The Dobzhansky–Muller incompatibilities can result from purely random, neutral or non-selected differences between the populations. They can also be driven by natural selection in at least two ways. When two populations diverge from each other and encounter new - and different - environments they may adapt to these environments. These adaptations can result in hybrid sterility as a side effect. The genes that have arisen to adapt to different ecological surroundings can thus cause hybrid incompatibilities. A second way is when the two diverging populations adapt to a same or similar environment but they do that in a genetically different way. This can result in the populations having different genotypes, that can cause Dobzhansky–Muller incompatibilities.

Genes that are incompatible according to the Dobzhansky–Muller model require three criteria. 1. The gene reduces the fitness of the hybrid, 2. The gene has functionally diverged in each of the hybridising species and, 3. The hybrid incompatibility is only present in combination with a partner gene. Whether the genes are actually incompatible is also dependent on whether the genes are dominant or recessive. Incompatibility will only occur if both alleles are expressed and not if one is recessive.

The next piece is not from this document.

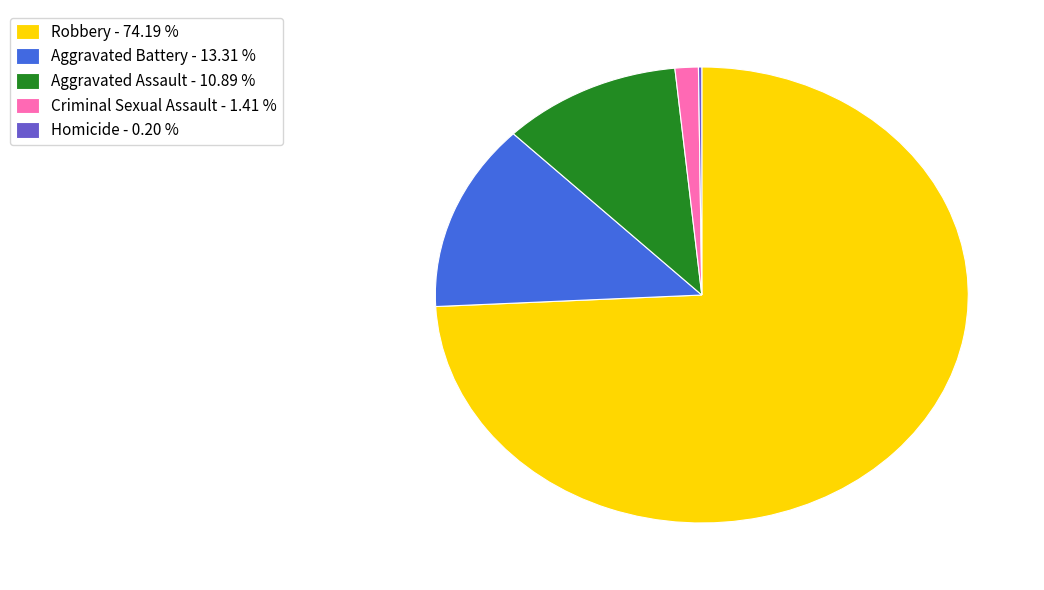

Do Aggravated Assault - 10.89 % and Aggravated Battery - 13.31 % together represent more than half of the pie?

No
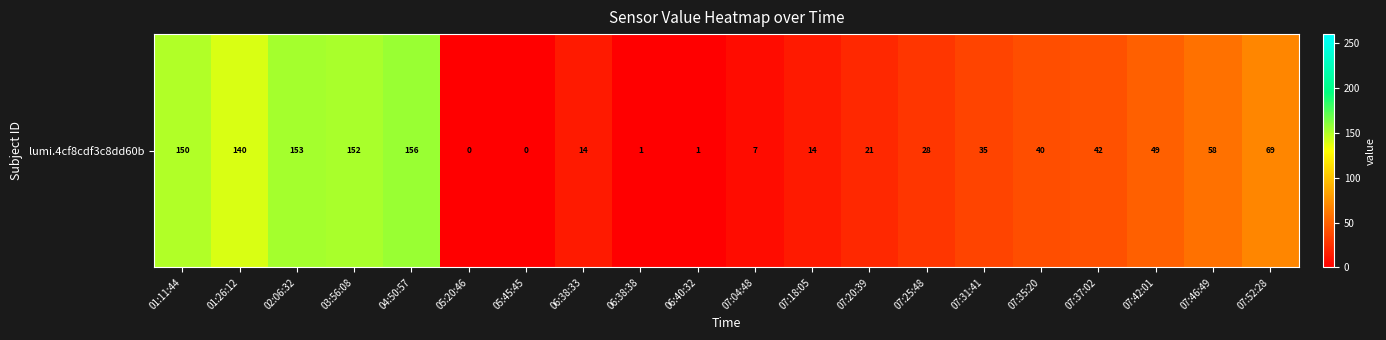

Read the value at 07:25:48, to the nearest 5.

30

The genetic changes that are accumulated when populations diverge from a common ancestor will not severely decrease viability or fertility because natural selection influences these strongly deleterious alleles. However, natural selection cannot act when alleles have never occurred together, as they would in the genome of a hybrid. Therefore, it is possible that when these alleles interact, these alleles prove to be incompatible. An incompatible gene prevents the populations from successfully hybridising. These Dobzhansky–Muller incompatibilities can therefore also increase the chance of speciation.

Certain patterns in the Dobzhansky–Muller incompatibilities can provide information of modes of divergence. For instance, if divergence is due to different selection pressures, thus causing natural selection to act, or to random genetic drift. Therefore, Dobzhansky–Muller incompatibilities can also provide information on the time and type of divergence which can help in phylogenetic studies.